Figure 4. The BATF-IRF interaction is required for CAR T cell survival, expansion, and anti-tumor responses.
a, Expression of endogenous BATF in pMIG-transduced cells, and of BATF and BATF-HKE in retrovirally transduced CD8+ T cells.
b-c, Experimental protocol as in Fig. 1a–c.
b, Tumor sizes in individual mice at day 20.
c, Survival curves. Data for PBS, pMIG, and BATF are replotted from Fig. 1c, since the BATF-HKE mutant (n=12) was analyzed in the same experimental series.
d-g, Experimental protocol as in Fig. 1d–i, except with pMIG(n=7)-, BATF(n=6)-, or BATF-HKE(n=6)-transduced CAR T cells.
d, Tumor growth curves for individual mice (dashed lines) and the averages for all mice in a group (bold lines).
e, Representative contour plots of CD8α and Thy1.1 expression in the isolated TILs. The Thy1.1 reporter marks CAR T cells.
f, Percentage of CAR TILs among CD8+ T cells.
g, Number of CAR TILs normalized to tumor size.
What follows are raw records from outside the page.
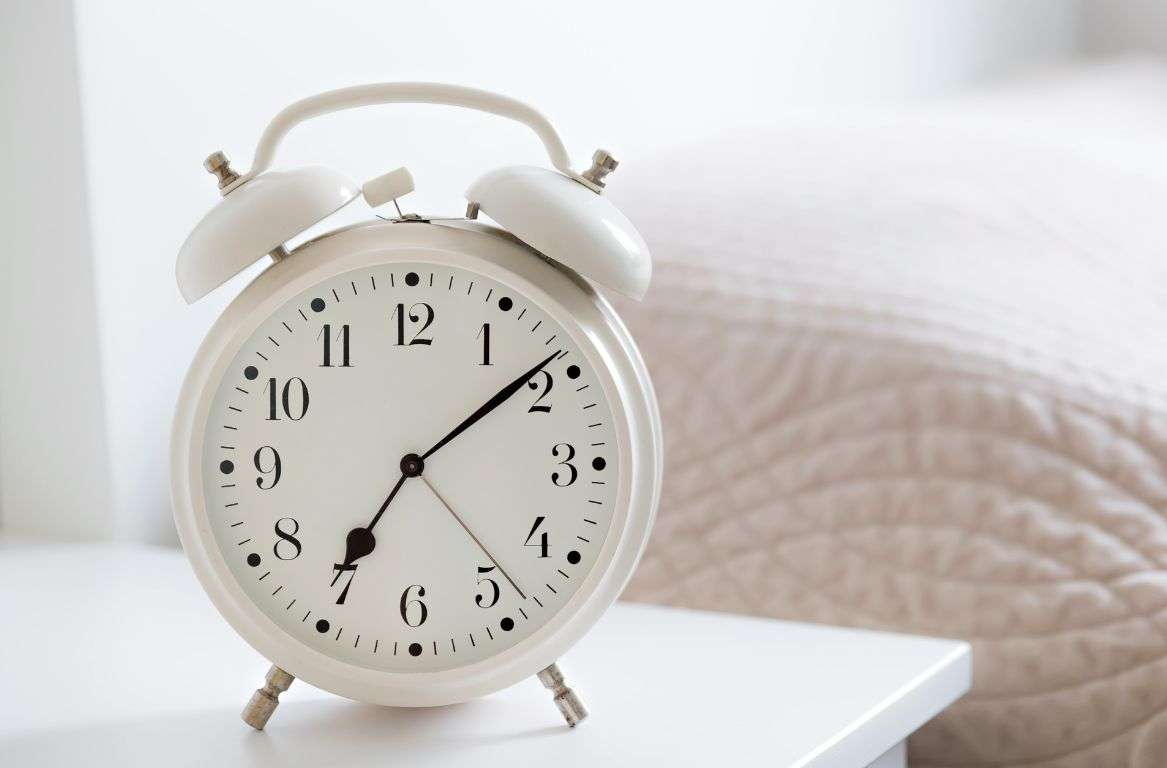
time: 7:08
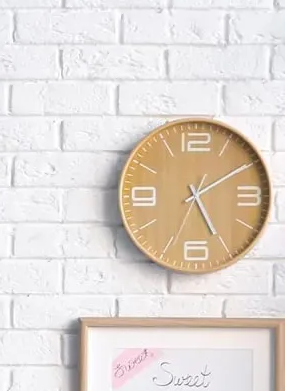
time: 5:09
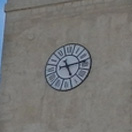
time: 5:13
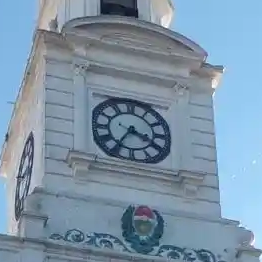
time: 3:35
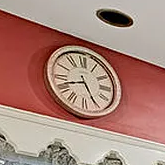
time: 8:25
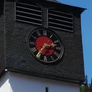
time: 2:36
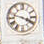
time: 3:47
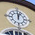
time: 12:03
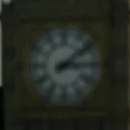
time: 3:09
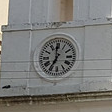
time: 6:59
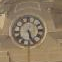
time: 5:26
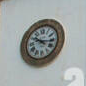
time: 10:15
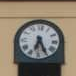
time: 6:25
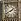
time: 1:41
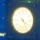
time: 4:26
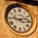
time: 9:12
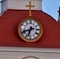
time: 6:41
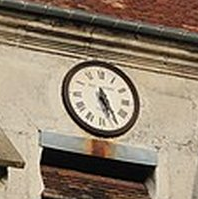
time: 5:24
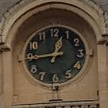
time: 12:44
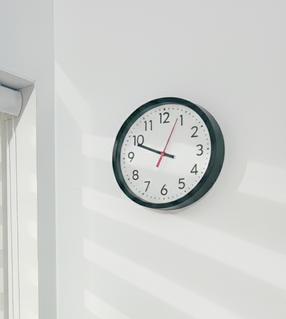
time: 9:48
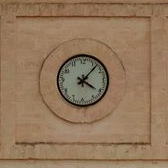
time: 4:07
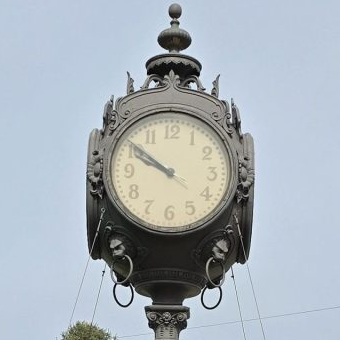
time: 9:50
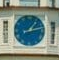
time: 1:12
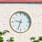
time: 9:33
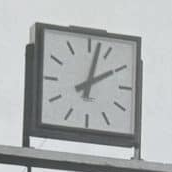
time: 2:02
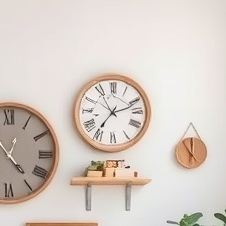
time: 7:11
h-k, 1×105 B16F0-hCD19 tumor cells were injected subcutaneously into the left flank of C57BL/6 mice at day 0 (D0), and indicated CAR T cells were adoptively transferred by retro-orbital injection on day 12. TILs were isolated on Days 13, 16, 19, and 22. No CAR TILs were observed on day 13, one day after adoptive transfer.
h,i, Percentages of CAR TILs (h) and normalized numbers of CAR TILs (i) on the indicated days.
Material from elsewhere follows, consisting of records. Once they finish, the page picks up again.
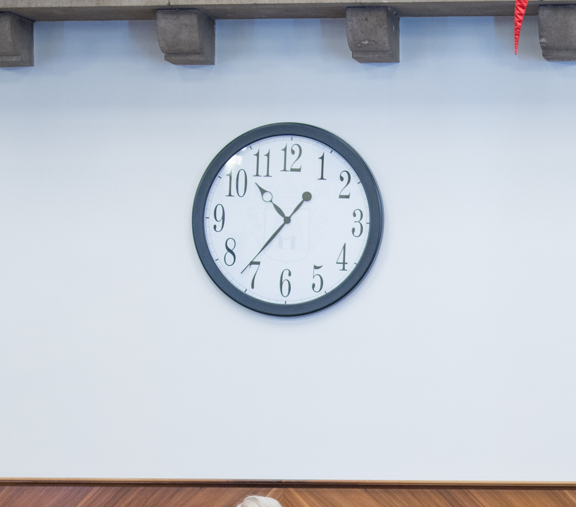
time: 1:36
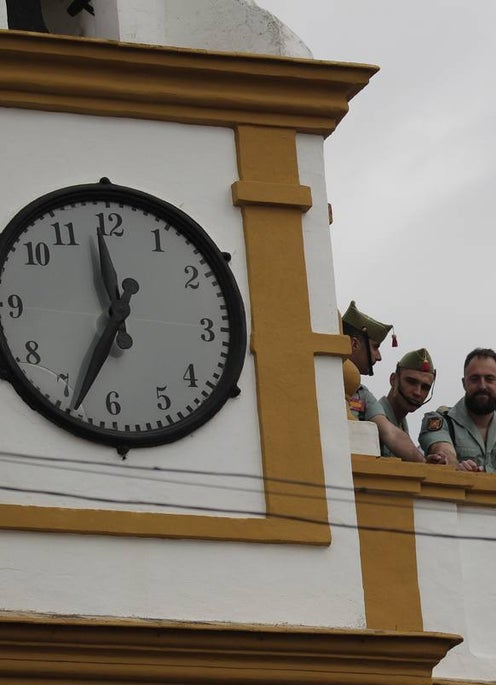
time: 11:33
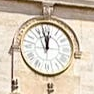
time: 11:57
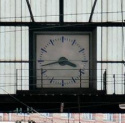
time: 3:43
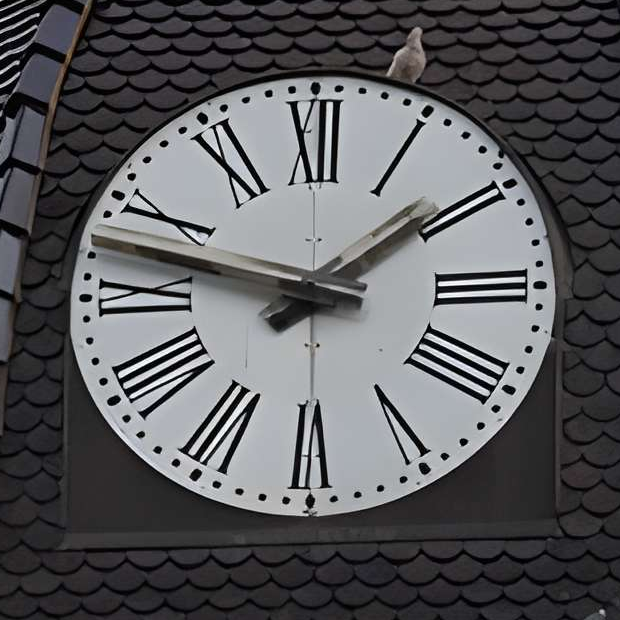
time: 1:47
j, Representative contour plots of PD-1 and TIM3 expression on the CAR TILs, assessed by flow cytometry.
k, Frequencies of the indicated PD-1- and TIM3-expressing populations.
Each circle in b, f, g, h, and i represents one mouse, and the bar graphs represent the mean ± standard error of mean (s.e.m.). Data in a and h-k are representative of two independent experiments. Data in b and c were obtained from three, and data in d-g from two, independent biological experiments. Data in b, f, and g were analyzed by one-way ANOVA test; data in c, using a log-rank Mantel-Cox test; and data in d, h, and i, by two-way ANOVA test. *p≤0.05; **p≤0.01; ***p≤0.001; ****p≤0.0001.